INPUT MATERIAL START

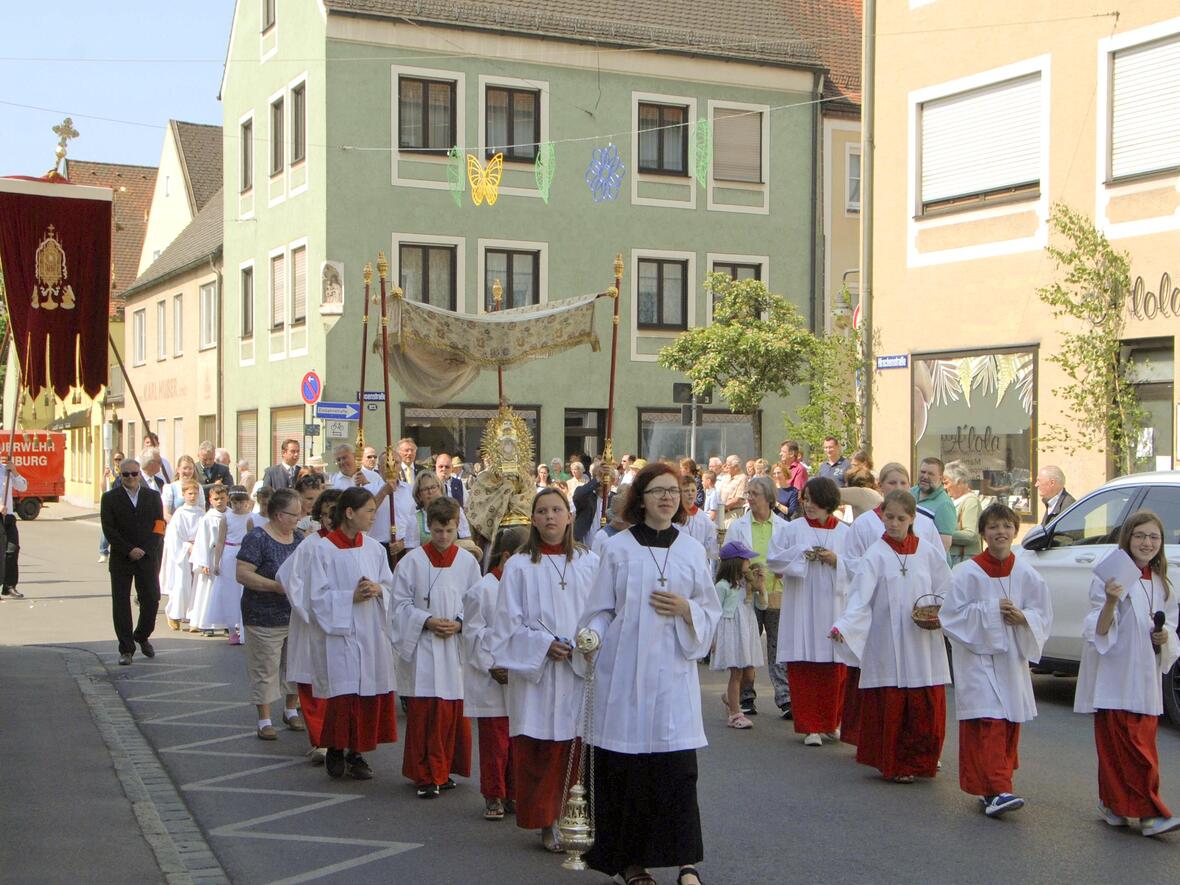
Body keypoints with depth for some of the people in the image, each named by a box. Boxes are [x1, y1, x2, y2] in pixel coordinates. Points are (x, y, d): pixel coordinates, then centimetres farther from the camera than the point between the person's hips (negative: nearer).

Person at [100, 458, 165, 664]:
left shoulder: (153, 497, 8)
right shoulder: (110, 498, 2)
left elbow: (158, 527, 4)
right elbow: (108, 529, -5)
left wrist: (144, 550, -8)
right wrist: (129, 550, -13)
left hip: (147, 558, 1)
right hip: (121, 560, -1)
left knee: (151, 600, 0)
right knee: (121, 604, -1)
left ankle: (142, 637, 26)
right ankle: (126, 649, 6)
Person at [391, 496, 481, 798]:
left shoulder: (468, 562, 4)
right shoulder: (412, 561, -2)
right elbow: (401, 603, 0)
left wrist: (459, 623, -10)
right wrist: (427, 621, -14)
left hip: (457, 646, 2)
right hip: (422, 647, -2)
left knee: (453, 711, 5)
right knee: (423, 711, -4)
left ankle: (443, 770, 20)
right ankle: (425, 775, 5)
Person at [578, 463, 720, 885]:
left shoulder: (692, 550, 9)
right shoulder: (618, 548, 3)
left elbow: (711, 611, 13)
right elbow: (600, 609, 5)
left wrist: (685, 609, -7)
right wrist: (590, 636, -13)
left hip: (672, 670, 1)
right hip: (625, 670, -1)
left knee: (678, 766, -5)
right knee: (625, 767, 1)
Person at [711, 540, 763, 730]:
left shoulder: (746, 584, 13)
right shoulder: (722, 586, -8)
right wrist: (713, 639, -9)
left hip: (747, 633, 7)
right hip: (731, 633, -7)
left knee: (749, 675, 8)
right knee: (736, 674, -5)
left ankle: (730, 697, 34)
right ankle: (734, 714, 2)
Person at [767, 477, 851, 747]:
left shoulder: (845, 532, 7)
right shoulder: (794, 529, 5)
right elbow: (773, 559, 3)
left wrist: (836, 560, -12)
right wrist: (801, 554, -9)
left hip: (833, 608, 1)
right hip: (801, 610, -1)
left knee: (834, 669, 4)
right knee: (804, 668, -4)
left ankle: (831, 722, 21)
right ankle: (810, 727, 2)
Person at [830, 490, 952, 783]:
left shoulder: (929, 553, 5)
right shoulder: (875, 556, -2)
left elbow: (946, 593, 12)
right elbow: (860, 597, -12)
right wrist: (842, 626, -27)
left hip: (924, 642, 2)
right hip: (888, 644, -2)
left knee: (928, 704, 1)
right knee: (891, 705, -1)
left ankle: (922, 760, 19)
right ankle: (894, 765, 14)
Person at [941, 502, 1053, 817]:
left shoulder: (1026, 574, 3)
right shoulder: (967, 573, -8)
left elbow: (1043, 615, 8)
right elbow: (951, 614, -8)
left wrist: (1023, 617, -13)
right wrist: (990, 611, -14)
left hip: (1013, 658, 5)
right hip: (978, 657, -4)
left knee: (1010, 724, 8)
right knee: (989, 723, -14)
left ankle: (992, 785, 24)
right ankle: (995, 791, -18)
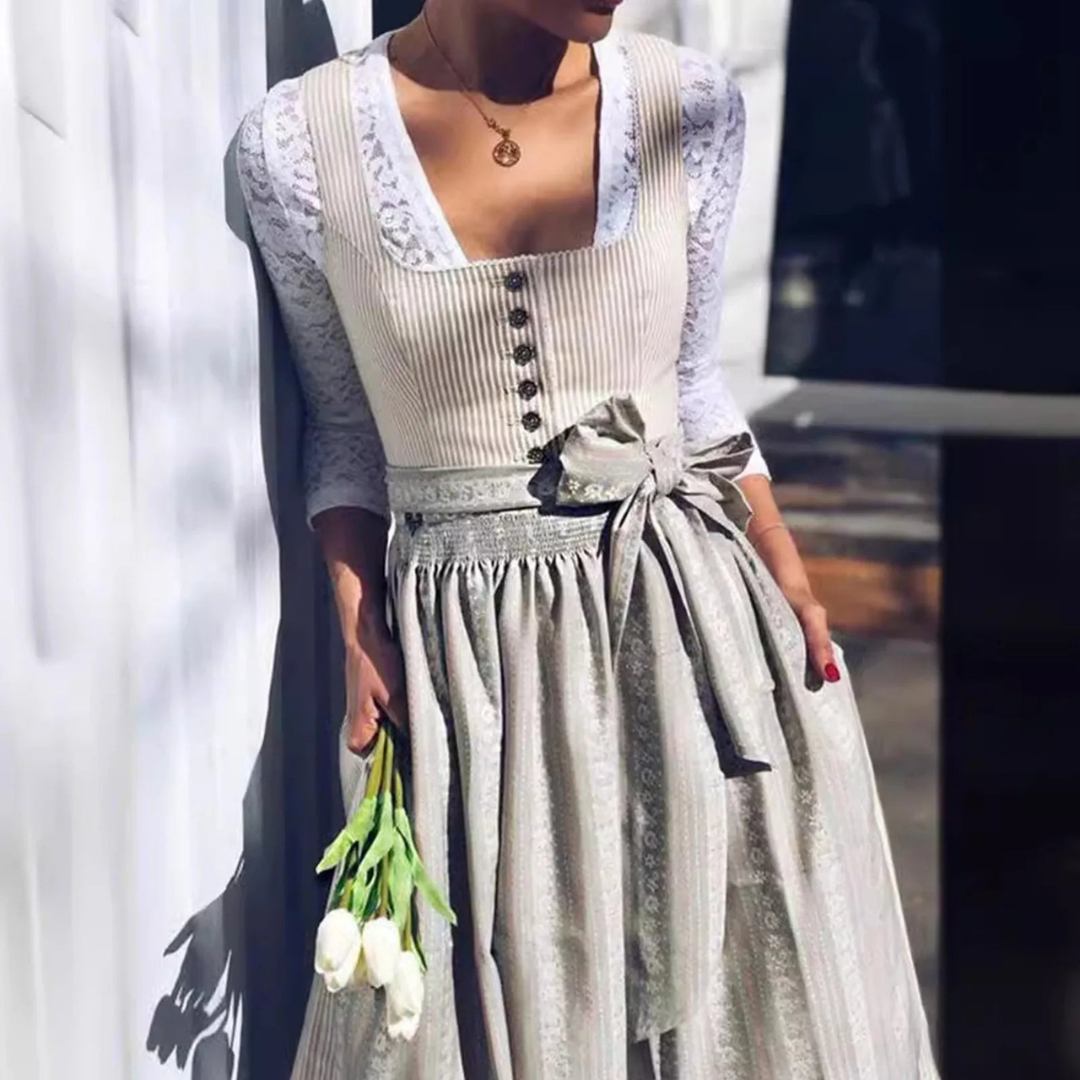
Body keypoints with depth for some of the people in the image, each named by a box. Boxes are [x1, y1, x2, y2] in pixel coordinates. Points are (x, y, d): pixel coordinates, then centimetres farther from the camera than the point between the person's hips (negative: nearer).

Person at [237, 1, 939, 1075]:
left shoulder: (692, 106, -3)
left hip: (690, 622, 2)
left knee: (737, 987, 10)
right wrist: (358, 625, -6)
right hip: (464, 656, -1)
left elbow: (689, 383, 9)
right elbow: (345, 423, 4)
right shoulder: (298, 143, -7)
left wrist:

INPUT MATERIAL END

■ EXERCISE DESCRIPTION ■
In the data lines starting at the one containing "right wrist: (590, 636, -13)" and ending at the one containing "left shoulder: (929, 553, 5)", switch "ankle" to "foot" and give only those lines, otherwise unchanged.

■ ANSWER TO THIS TASK ■
right wrist: (590, 636, -13)
left hip: (672, 670, 1)
right hip: (625, 670, -1)
left knee: (678, 766, -5)
right knee: (625, 767, 1)
Person at [711, 540, 763, 730]:
left shoulder: (746, 584, 13)
right shoulder: (722, 586, -8)
right wrist: (713, 639, -9)
left hip: (747, 633, 7)
right hip: (731, 633, -7)
left knee: (749, 675, 8)
right knee: (736, 674, -5)
left foot: (730, 697, 34)
right foot: (734, 714, 2)
Person at [767, 477, 851, 747]:
left shoulder: (845, 532, 7)
right shoulder: (794, 529, 5)
right elbow: (773, 559, 3)
left wrist: (836, 560, -12)
right wrist: (801, 554, -9)
left hip: (833, 608, 1)
right hip: (801, 610, -1)
left knee: (834, 669, 4)
right knee: (804, 668, -4)
left foot: (831, 722, 21)
right foot: (810, 727, 2)
Person at [830, 490, 952, 783]:
left shoulder: (929, 553, 5)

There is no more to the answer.